Autotuning PID control using Actor-Critic Deep Reinforcement Learning

Autotuning PID control using Actor-Critic Deep Reinforcement Learning

Precise control is essential for robotic manipulation in real-world environments, where actuator dynamics, load changes, and physical constraints prevent ideal tracking of control commands. Classical Proportional–Integral–Derivative (PID) controllers remain the dominant solution for low-level control, but their effectiveness depends heavily on careful tuning of interdependent gain parameters. This tuning process is typically manual, time-consuming, and static: once selected, PID gains remain fixed during operation, limiting adaptability to task variations.

This thesis investigates whether deep reinforcement learning can be used to automatically predict optimal PID gains for a robotic arm performing apple-harvesting motions. The central idea is to replace manual tuning with a learning-based controller that selects PID parameters on a per-task basis, allowing control behavior to adapt to different target positions.

Robotic Setup and Learning Environment

The experiments were conducted in simulation using ROS, Gazebo, and MoveIt, on a two-link robotic arm mounted on a vertical rail and equipped with a gripper. Each joint is driven by a motor with its own PID controller. The focus of learning was placed on the shoulder and elbow joints, as these contribute most to the trajectory error during reaching motions.

Each reinforcement learning episode consists of a complete apple-picking motion: starting from a home position, moving to a specified apple coordinate, and returning to the basket. The state space is defined by the Cartesian coordinates of the apple ([x, y, z]). The action space is continuous and consists of the PID gains ((K_p, K_i, K_d)) for one or two actuators. Gains are constrained to positive ranges to ensure stability.

The reward function is based on trajectory accuracy. During execution, the commanded and actual joint positions are logged, and the total absolute tracking error over the full trajectory is computed and integrated. The negative of this integrated error is used as the reward, meaning that lower tracking error directly corresponds to higher reward.

Learning Method: Advantage Actor–Critic

The control problem is solved using a zero-step Advantage Actor–Critic (A2C) algorithm with a continuous action space. The actor network outputs a Gaussian policy over PID gains, parameterized by a mean and variance for each gain. Actions are sampled from this distribution and scaled to predefined gain ranges using a sigmoid transformation. The critic estimates the state value and is trained using the temporal-difference error, which serves as an unbiased estimator of the advantage function.

Both actor and critic are implemented as neural networks with two hidden layers of 256 units and are trained using the Adam optimizer. Learning rates were carefully tuned to avoid premature convergence and instability, especially when extending from single-actuator to multi-actuator learning.

Experimental Results

Three main experiments were conducted:

Single apple, single actuator

For a fixed apple position, the model was trained to tune the PID controller of one actuator while keeping others at their baseline values.

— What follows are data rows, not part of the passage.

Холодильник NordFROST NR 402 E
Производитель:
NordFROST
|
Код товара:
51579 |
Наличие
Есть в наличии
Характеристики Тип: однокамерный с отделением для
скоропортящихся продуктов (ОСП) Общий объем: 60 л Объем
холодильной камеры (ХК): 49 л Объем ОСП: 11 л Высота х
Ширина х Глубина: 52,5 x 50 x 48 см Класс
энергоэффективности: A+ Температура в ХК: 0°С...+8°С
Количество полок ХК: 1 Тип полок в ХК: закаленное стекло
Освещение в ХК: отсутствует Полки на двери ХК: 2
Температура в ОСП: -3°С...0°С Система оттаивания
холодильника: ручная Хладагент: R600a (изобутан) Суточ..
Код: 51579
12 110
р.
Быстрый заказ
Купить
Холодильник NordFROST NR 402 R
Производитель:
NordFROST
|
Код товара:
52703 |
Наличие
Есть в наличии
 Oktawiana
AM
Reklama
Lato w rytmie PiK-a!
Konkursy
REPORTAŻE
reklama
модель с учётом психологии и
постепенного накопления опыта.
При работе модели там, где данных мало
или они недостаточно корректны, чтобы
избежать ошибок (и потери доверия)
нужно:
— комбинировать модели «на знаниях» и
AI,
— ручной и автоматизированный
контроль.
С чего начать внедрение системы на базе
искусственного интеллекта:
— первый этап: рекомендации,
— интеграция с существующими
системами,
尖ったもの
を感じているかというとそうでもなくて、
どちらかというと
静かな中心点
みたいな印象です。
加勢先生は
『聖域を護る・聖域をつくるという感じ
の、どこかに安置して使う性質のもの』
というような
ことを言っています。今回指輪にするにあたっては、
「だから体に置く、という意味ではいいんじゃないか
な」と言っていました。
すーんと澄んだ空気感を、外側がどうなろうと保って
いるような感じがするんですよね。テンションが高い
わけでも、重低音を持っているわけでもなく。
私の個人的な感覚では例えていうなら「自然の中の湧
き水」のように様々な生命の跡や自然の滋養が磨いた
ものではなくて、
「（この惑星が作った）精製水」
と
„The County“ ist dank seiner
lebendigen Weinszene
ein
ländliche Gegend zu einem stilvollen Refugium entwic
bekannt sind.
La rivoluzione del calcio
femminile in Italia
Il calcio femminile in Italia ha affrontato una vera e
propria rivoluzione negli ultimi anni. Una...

Within approximately 1000 training steps, the learned PID gains consistently outperformed the baseline gains provided by the actuator manufacturer and further refined using classical tuning methods. The learned controllers achieved lower integrated trajectory error and smoother motion.

Single apple, two actuators

The problem was extended to simultaneous tuning of both shoulder and elbow joints. Although this increased the dimensionality of the action space, the A2C agent successfully converged after longer training (≈3000 steps). The resulting PID gains again produced better tracking performance than the baseline controller, demonstrating that the method scales beyond single-actuator tuning.

Multiple apple locations

To evaluate adaptability, the model was trained on 100 different apple coordinates sampled across the robot’s reachable workspace and tested on unseen coordinates. The trained agent generalized well: it predicted different PID gains depending on apple location and achieved comparable performance on the test set. This demonstrates that the learned controller is task-adaptive, rather than merely memorizing gains for a single trajectory.

Conclusion

This work shows that Advantage Actor–Critic reinforcement learning can successfully autotune PID gains for a robotic manipulation task, outperforming carefully hand-tuned baselines in simulation. Importantly, the learned controller adapts its PID parameters based on task context, effectively bridging classical control and modern learning-based methods. These results suggest a promising direction toward adaptive low-level control in robotics, particularly for repetitive yet variable tasks such as agricultural harvesting.